Stored data entries

□ □ □ □

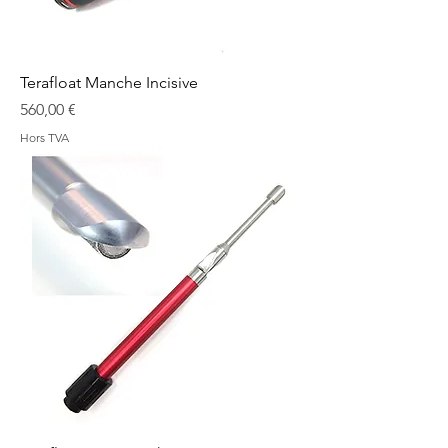
Terafloat Manche Incisive
Prix
560,00 €
Hors TVA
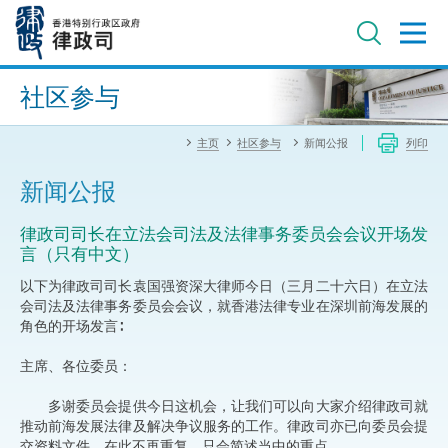
跳
至
主
内
进阶搜寻
容
社区参与
主页
社区参与
新闻公报
列印
新闻公报
律政司司长在立法会司法及法律事务委员会会议开场发
言（只有中文）
以下为律政司司长袁国强资深大律师今日（三月二十六日）在立法
会司法及法律事务委员会会议，就香港法律专业在深圳前海发展的
角色的开场发言∶
主席、各位委员：
多谢委员会提供今日这机会，让我们可以向大家介绍律政司就
推动前海发展法律及解决争议服务的工作。律政司亦已向委员会提
交资料文件，在此不再重复，只会简述当中的重点。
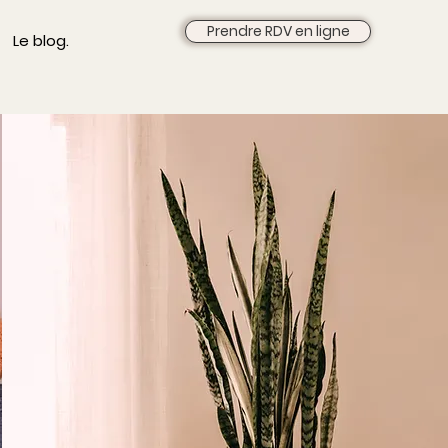
Prendre RDV en ligne
Le blog.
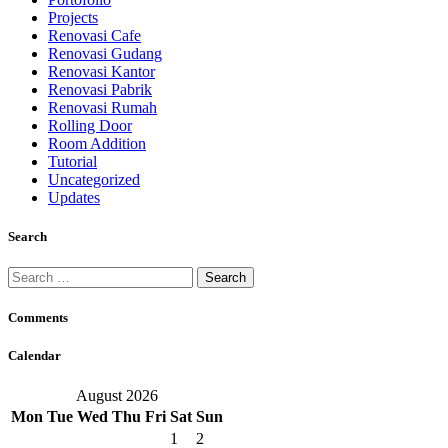
Projects
Renovasi Cafe
Renovasi Gudang
Renovasi Kantor
Renovasi Pabrik
Renovasi Rumah
Rolling Door
Room Addition
Tutorial
Uncategorized
Updates
Search
Search
for:
Comments
Calendar
August 2026
Mon
Tue
Wed
Thu
Fri
Sat
Sun
1
2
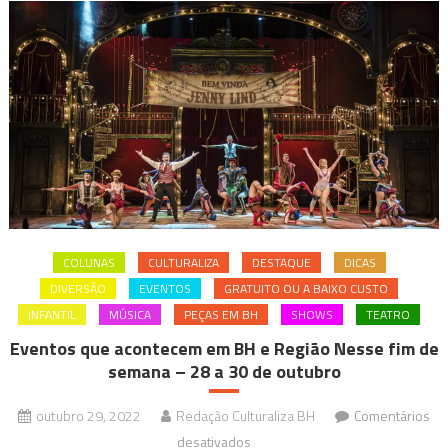
COLUNAS
CULTURALIZA
DESTAQUE
DICAS
DIVERSÃO
EVENTOS
GRATUITO OU A BAIXO CUSTO
INFANTIL
MÚSICA
PEÇAS EM BH
SHOWS
TEATRO
Eventos que acontecem em BH e Região Nesse fim de
semana – 28 a 30 de outubro
outubro 29, 2022
Redação Culturaliza BH
Comentários
em
desativados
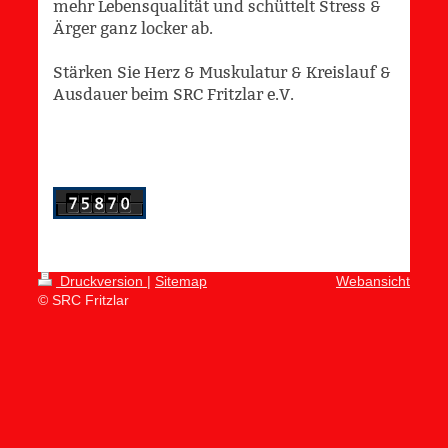
mehr Lebensqualität und schüttelt Stress &
Ärger ganz locker ab.
Stärken Sie Herz & Muskulatur & Kreislauf &
Ausdauer beim SRC Fritzlar e.V.
Druckversion
|
Sitemap
Webansicht
© SRC Fritzlar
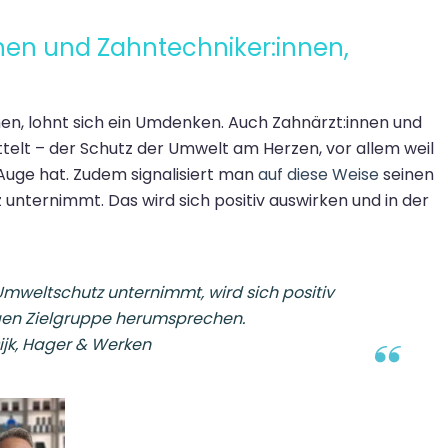
nnen und Zahntechniker:innen,
n, lohnt sich ein Umdenken. Auch Zahnärzt:innen und
telt – der Schutz der Umwelt am Herzen, vor allem weil
Auge hat. Zudem signalisiert man
auf diese Weise
s
einen
unternimmt. Das wird sich positiv auswirken und in der
mweltschutz unternimmt, wird sich positiv
igen Zielgruppe herumsprechen.
jk, Hager & Werken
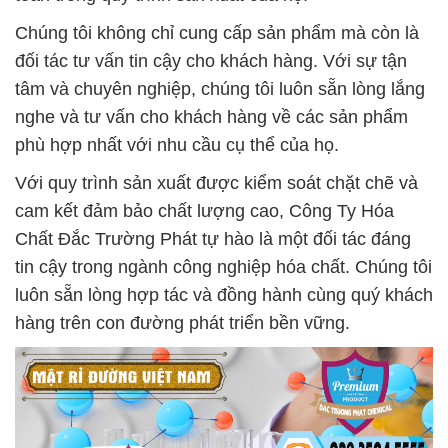
Chúng tôi không chỉ cung cấp sản phẩm mà còn là
đối tác tư vấn tin cậy cho khách hàng. Với sự tận
tâm và chuyên nghiệp, chúng tôi luôn sẵn lòng lắng
nghe và tư vấn cho khách hàng về các sản phẩm
phù hợp nhất với nhu cầu cụ thể của họ.
Với quy trình sản xuất được kiểm soát chặt chẽ và
cam kết đảm bảo chất lượng cao, Công Ty Hóa
Chất Đắc Trường Phát tự hào là một đối tác đáng
tin cậy trong ngành công nghiệp hóa chất. Chúng tôi
luôn sẵn lòng hợp tác và đồng hành cùng quý khách
hàng trên con đường phát triển bền vững.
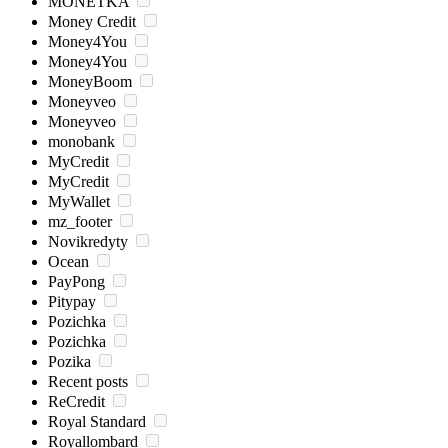
MONETKA
Money Credit
Money4You
Money4You
MoneyBoom
Moneyveo
Moneyveo
monobank
MyCredit
MyCredit
MyWallet
mz_footer
Novikredyty
Ocean
PayPong
Pitypay
Pozichka
Pozichka
Pozika
Recent posts
ReCredit
Royal Standard
Royallombard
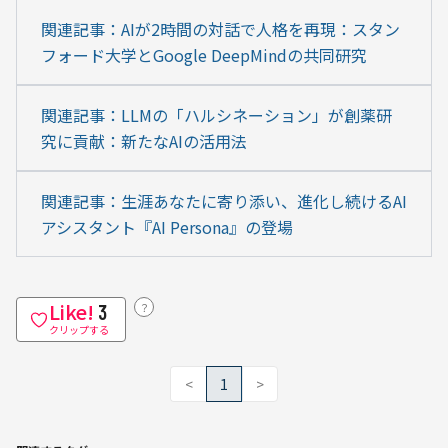
関連記事：AIが2時間の対話で人格を再現：スタン
フォード大学とGoogle DeepMindの共同研究
関連記事：LLMの「ハルシネーション」が創薬研
究に貢献：新たなAIの活用法
関連記事：生涯あなたに寄り添い、進化し続けるAI
アシスタント『AI Persona』の登場
Like!
？
3
クリップする
<
1
>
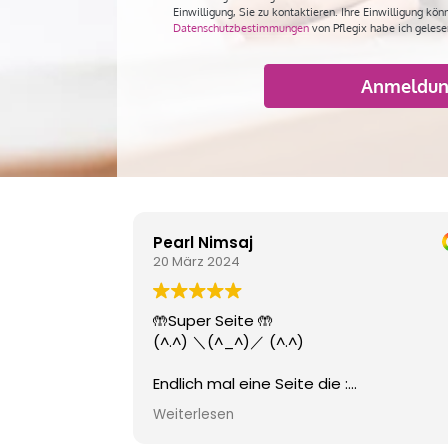
Einwilligung, Sie zu kontaktieren. Ihre Einwilligung kö
Datenschutzbestimmungen
von Pflegix habe ich gelese
Bitte
lasse
dieses
Feld
Alternative:
leer.
Pearl Nimsaj
20 März 2024
🤲Super Seite 🤲
(^.^) ＼(^_^)／ (^.^)
Endlich mal eine Seite die :
kurz
Weiterlesen
kompakt
detailliert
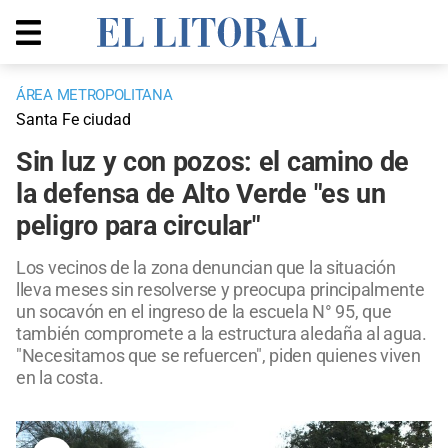
ÁREA METROPOLITANA
Santa Fe ciudad
Sin luz y con pozos: el camino de
la defensa de Alto Verde "es un
peligro para circular"
Los vecinos de la zona denuncian que la situación
lleva meses sin resolverse y preocupa principalmente
un socavón en el ingreso de la escuela N° 95, que
también compromete a la estructura aledaña al agua.
"Necesitamos que se refuercen", piden quienes viven
en la costa.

□ □ □ □

PROBLEM STATEMENT
Print the text of every record above line for line, with no changes. Leave the pictures out.

ANSWER SPACE
Terafloat Manche Incisive
Prix
560,00 €
Hors TVA
跳
至
主
内
进阶搜寻
容
社区参与
主页
社区参与
新闻公报
列印
新闻公报
律政司司长在立法会司法及法律事务委员会会议开场发
言（只有中文）
以下为律政司司长袁国强资深大律师今日（三月二十六日）在立法
会司法及法律事务委员会会议，就香港法律专业在深圳前海发展的
角色的开场发言∶
主席、各位委员：
多谢委员会提供今日这机会，让我们可以向大家介绍律政司就
推动前海发展法律及解决争议服务的工作。律政司亦已向委员会提
交资料文件，在此不再重复，只会简述当中的重点。
Prendre RDV en ligne
Le blog.
Projects
Renovasi Cafe
Renovasi Gudang
Renovasi Kantor
Renovasi Pabrik
Renovasi Rumah
Rolling Door
Room Addition
Tutorial
Uncategorized
Updates
Search
Search
for:
Comments
Calendar
August 2026
Mon
Tue
Wed
Thu
Fri
Sat
Sun
1
2
COLUNAS
CULTURALIZA
DESTAQUE
DICAS
DIVERSÃO
EVENTOS
GRATUITO OU A BAIXO CUSTO
INFANTIL
MÚSICA
PEÇAS EM BH
SHOWS
TEATRO
Eventos que acontecem em BH e Região Nesse fim de
semana – 28 a 30 de outubro
outubro 29, 2022
Redação Culturaliza BH
Comentários
em
desativados
mehr Lebensqualität und schüttelt Stress &
Ärger ganz locker ab.
Stärken Sie Herz & Muskulatur & Kreislauf &
Ausdauer beim SRC Fritzlar e.V.
Druckversion
|
Sitemap
Webansicht
© SRC Fritzlar
nnen und Zahntechniker:innen,
n, lohnt sich ein Umdenken. Auch Zahnärzt:innen und
telt – der Schutz der Umwelt am Herzen, vor allem weil
Auge hat. Zudem signalisiert man
auf diese Weise
s
einen
unternimmt. Das wird sich positiv auswirken und in der
mweltschutz unternimmt, wird sich positiv
igen Zielgruppe herumsprechen.
jk, Hager & Werken
Chúng tôi không chỉ cung cấp sản phẩm mà còn là
đối tác tư vấn tin cậy cho khách hàng. Với sự tận
tâm và chuyên nghiệp, chúng tôi luôn sẵn lòng lắng
nghe và tư vấn cho khách hàng về các sản phẩm
phù hợp nhất với nhu cầu cụ thể của họ.
Với quy trình sản xuất được kiểm soát chặt chẽ và
cam kết đảm bảo chất lượng cao, Công Ty Hóa
Chất Đắc Trường Phát tự hào là một đối tác đáng
tin cậy trong ngành công nghiệp hóa chất. Chúng tôi
luôn sẵn lòng hợp tác và đồng hành cùng quý khách
hàng trên con đường phát triển bền vững.
MONETKA
Money Credit
Money4You
Money4You
MoneyBoom
Moneyveo
Moneyveo
monobank
MyCredit
MyCredit
MyWallet
mz_footer
Novikredyty
Ocean
PayPong
Pitypay
Pozichka
Pozichka
Pozika
Recent posts
ReCredit
Royal Standard
Royallombard
関連記事：AIが2時間の対話で人格を再現：スタン
フォード大学とGoogle DeepMindの共同研究
関連記事：LLMの「ハルシネーション」が創薬研
究に貢献：新たなAIの活用法
関連記事：生涯あなたに寄り添い、進化し続けるAI
アシスタント『AI Persona』の登場
Like!
？
3
クリップする
<
1
>
Einwilligung, Sie zu kontaktieren. Ihre Einwilligung kö
Datenschutzbestimmungen
von Pflegix habe ich gelese
Bitte
lasse
dieses
Feld
Alternative:
leer.
Pearl Nimsaj
20 März 2024
🤲Super Seite 🤲
(^.^) ＼(^_^)／ (^.^)
Endlich mal eine Seite die :
kurz
Weiterlesen
kompakt
detailliert
ÁREA METROPOLITANA
Santa Fe ciudad
Sin luz y con pozos: el camino de
la defensa de Alto Verde "es un
peligro para circular"
Los vecinos de la zona denuncian que la situación
lleva meses sin resolverse y preocupa principalmente
un socavón en el ingreso de la escuela N° 95, que
también compromete a la estructura aledaña al agua.
"Necesitamos que se refuercen", piden quienes viven
en la costa.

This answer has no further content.